What needs to be done. What must be written out is each line from the one holding "wózek/brązowy <137 671>" through the end of the records, word for word, minus any pictures.

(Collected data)
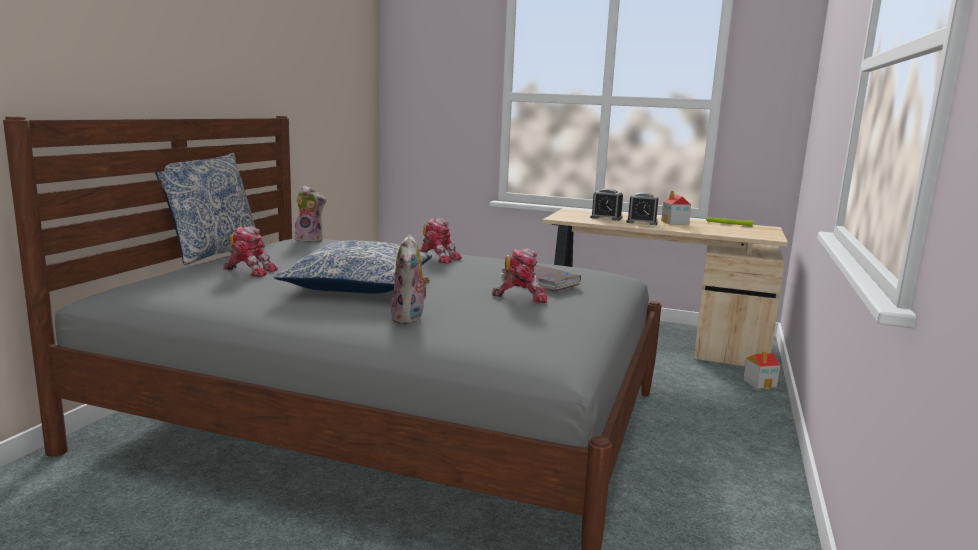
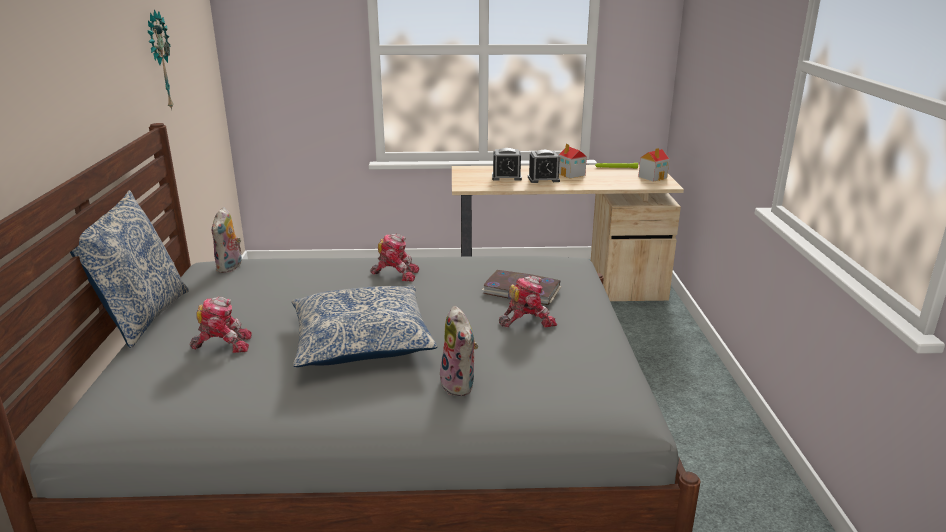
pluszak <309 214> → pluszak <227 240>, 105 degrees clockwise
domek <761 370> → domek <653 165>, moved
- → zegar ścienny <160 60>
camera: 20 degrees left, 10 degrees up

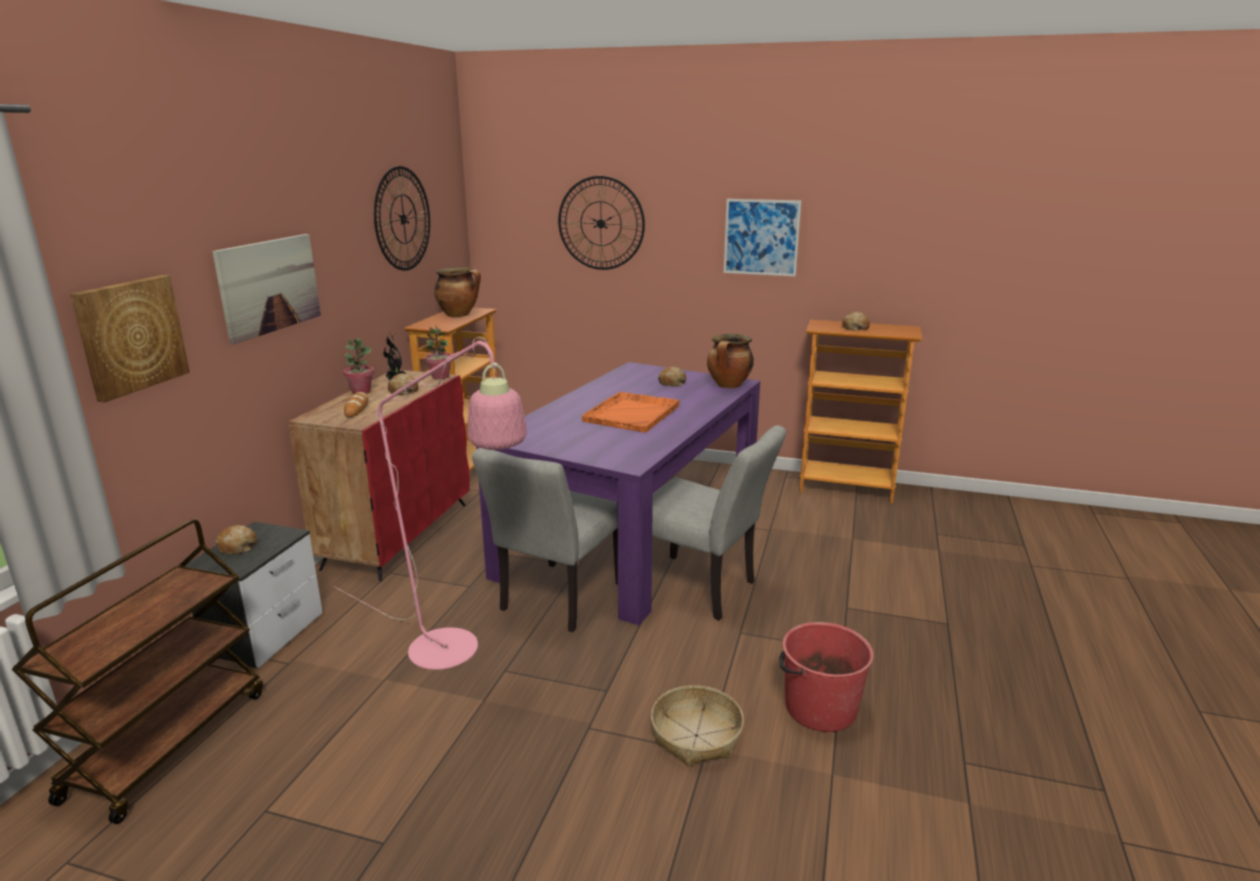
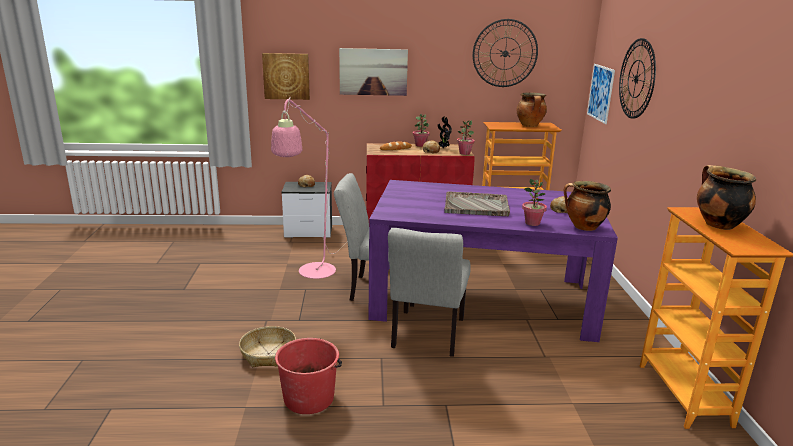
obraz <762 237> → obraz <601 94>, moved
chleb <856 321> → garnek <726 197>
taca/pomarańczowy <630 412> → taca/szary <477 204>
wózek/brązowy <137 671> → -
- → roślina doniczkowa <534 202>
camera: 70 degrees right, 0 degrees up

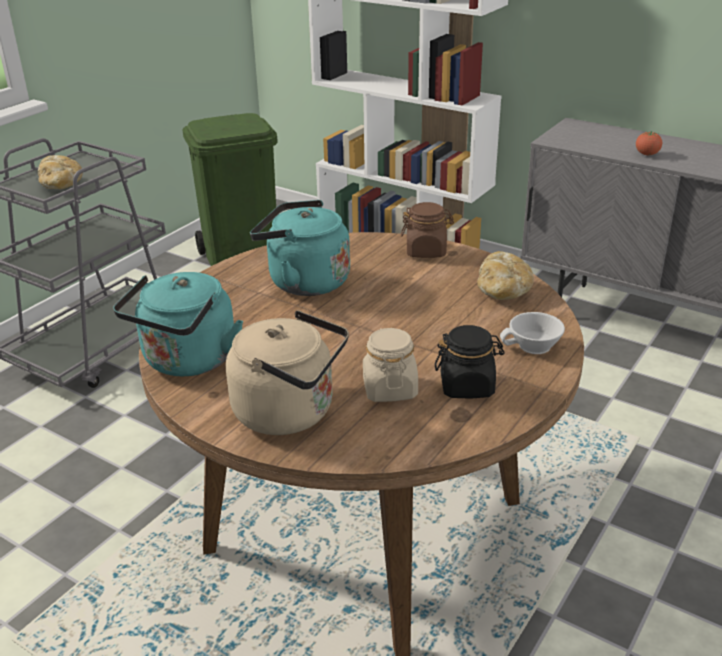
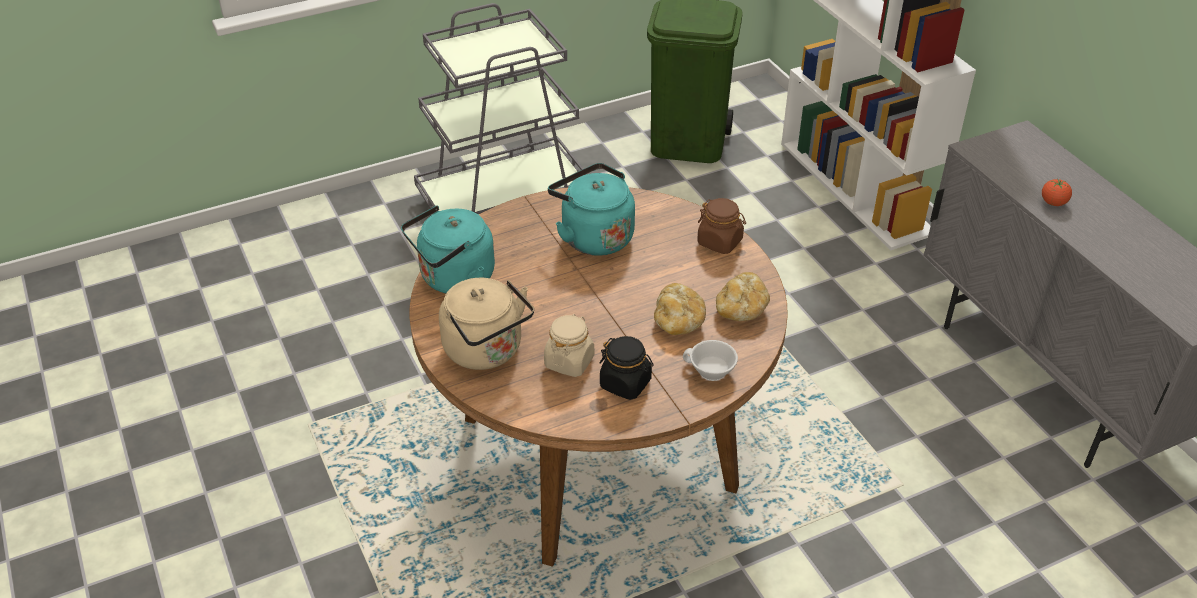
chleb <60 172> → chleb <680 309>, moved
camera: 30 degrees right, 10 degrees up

Task result.
wózek/brązowy <137 671> → -
- → roślina doniczkowa <534 202>
camera: 70 degrees right, 0 degrees up

chleb <60 172> → chleb <680 309>, moved
camera: 30 degrees right, 10 degrees up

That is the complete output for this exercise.